BACKGROUND AND OBJECTIVES: Cancer may increase the risk of developing Guillain-Barré syndrome (GBS) due to molecular mimicry or immunosuppression, but the exact relationship is unclear. We aimed to determine the association between incident cancer and the following risk of GBS development.
METHODS: We conducted a nationwide population-based case-control study of all patients with first-time hospital-diagnosed GBS in Denmark between 1987 and 2016 and 10 age-, sex-, and index date-matched population controls per case. We identified incident cancer diagnoses between 6 months before and 2 months after the GBS index date. We used conditional logistic regression to compute odds ratios (ORs) as a measure of relative risk and performed stratified analyses to assess the impact of cancer on GBS risk in strata of calendar periods, sex, and age. In sensitivity analyses, to assess any potential risk of survival bias induced by including cancer diagnoses potentially made after GBS diagnosis, we examined incident cancers in both a broader exposure window (1 year before to 3 months after GBS index date) and a narrower window (6 months to 1 month before the GBS index date).

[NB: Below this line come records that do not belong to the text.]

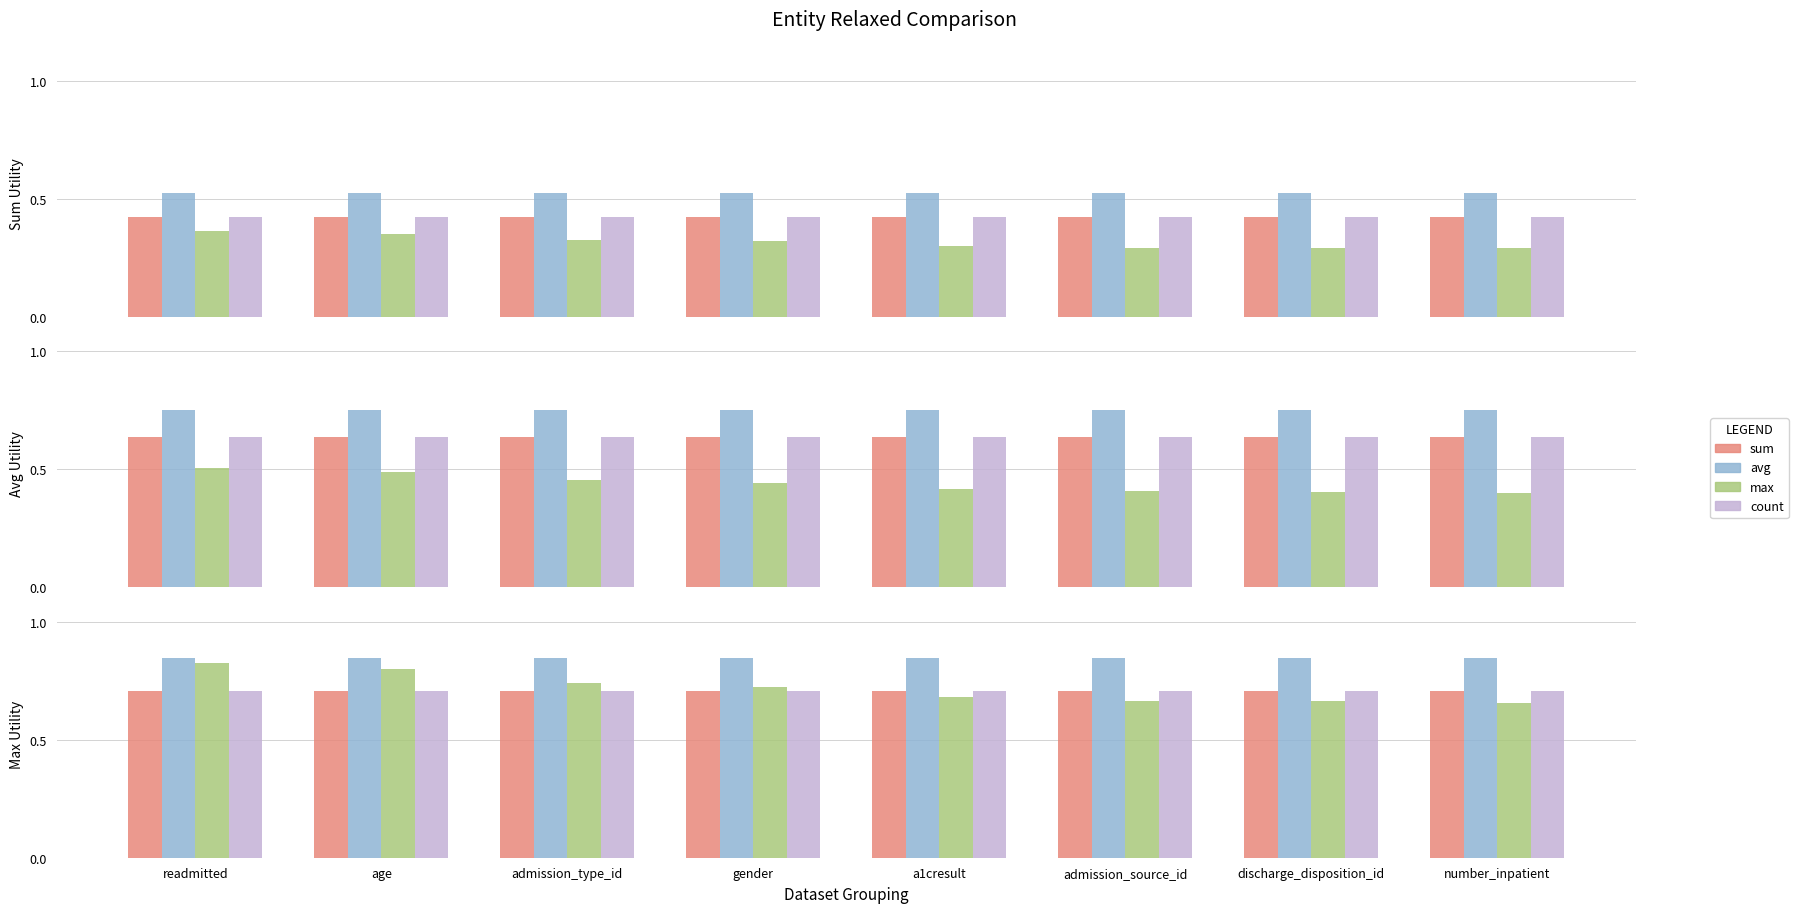

Does the chart contain any negative values?

No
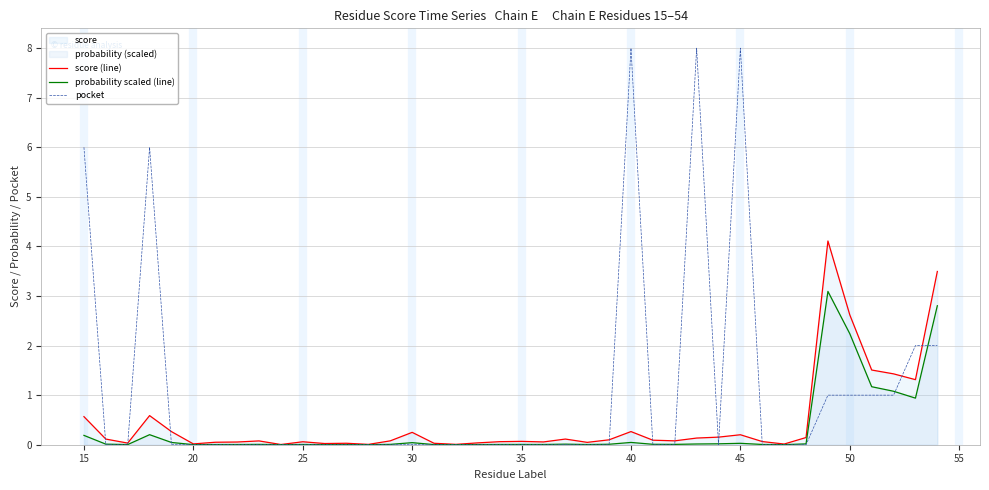

Which series has the largest total across all categories?

pocket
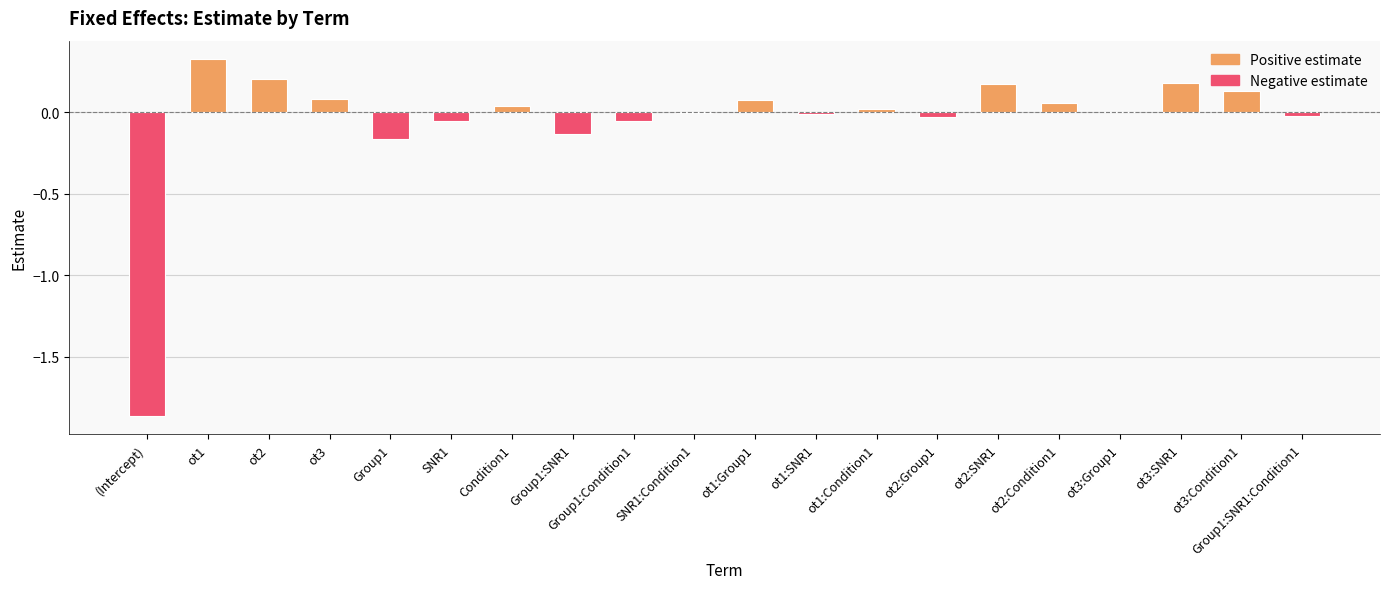

True or false: the data shows -0.0 at ot1:SNR1.

True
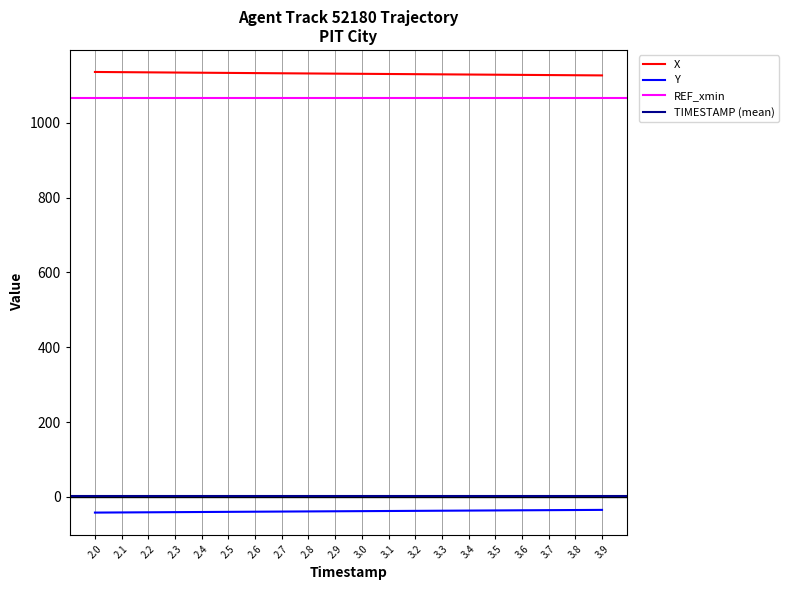

What is the value of the Y point at the 19th from the left?

-35.0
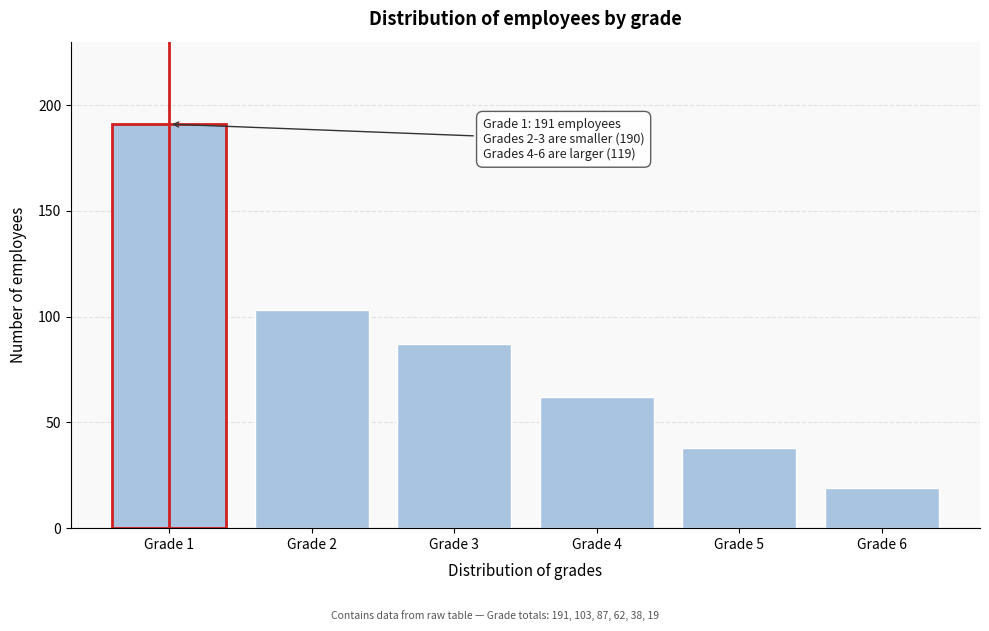

Reading left to right, extract all data points from this chart.

191	103	87	62	38	19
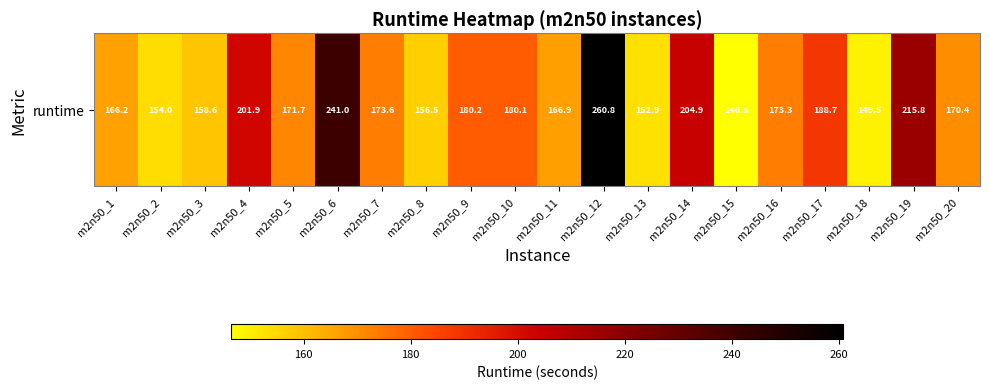

Approximately how many times larger is the value at m2n50_10 compared to m2n50_8?

1.2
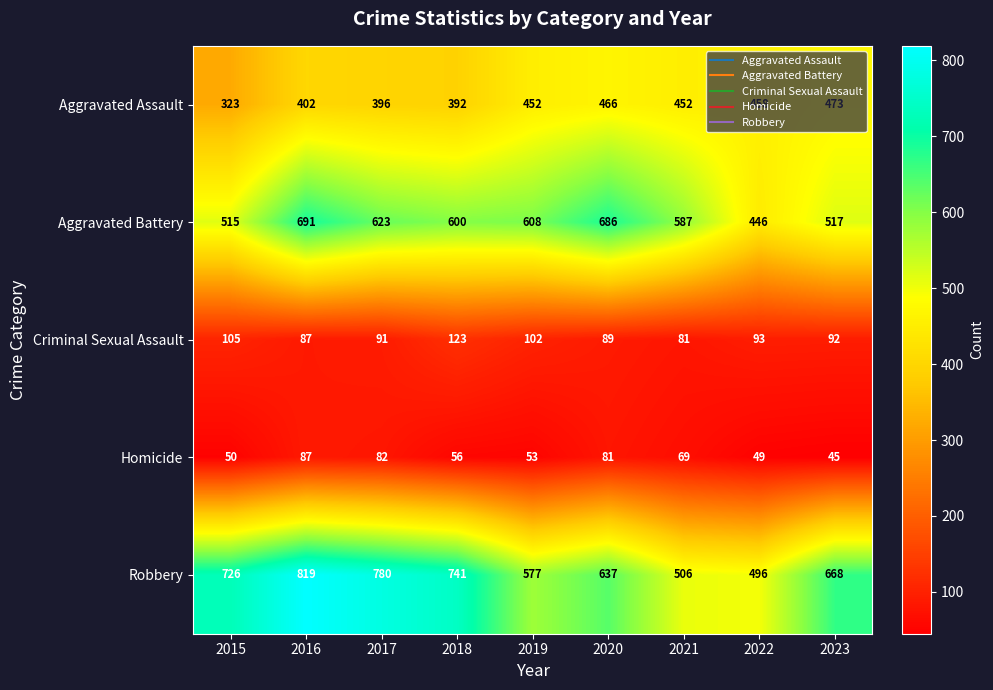

Count the number of categories in the chart.

9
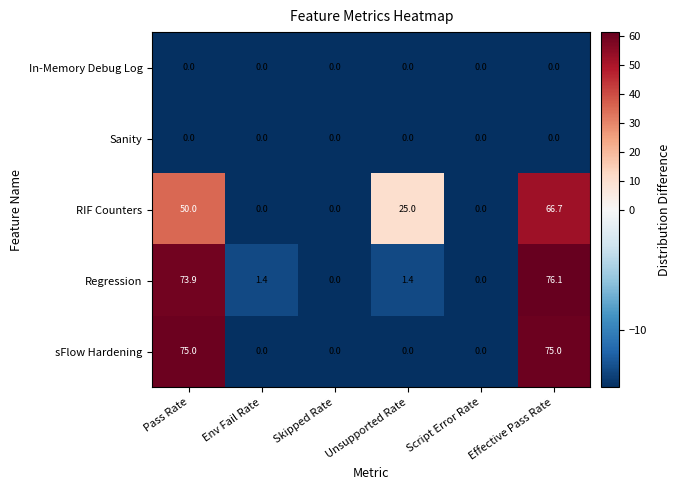

What is the greatest value displayed?

76.1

RESULTS: Of the 2,414 patients with GBS and 23,909 controls included, 49 cases (2.0%) and 138 controls (0.6%) had a recent cancer diagnosis, yielding a matched OR of 3.6 (95% CI 2.6-5.1) for GBS associated with cancer. Stratification by calendar time, sex, and age showed robust results for the association between cancer and GBS, with no major variations. Broadening and narrowing the exposure window produced slightly weakened associations of OR of 2.4 (95% CI 1.8-3.3) and 2.5 (95% CI 1.5-4.1), respectively. The GBS ORs were highest for cancers of the lymphatic and hematopoietic tissue (OR 7.2, 95% CI 2.9-18.0), respiratory tract (OR 5.6, 95% CI 2.7-11.9), prostate and other male genital organ (OR 5.0, 95% CI 2.1-11.6), and breast (OR 5.0, 95% CI 1.7-14.5) cancer.
DISCUSSION: In this large nationwide epidemiologic study, incident cancer was associated with a markedly increased risk of subsequent GBS development. The results suggest that as-yet unidentified factors present in several types of cancer drive this association.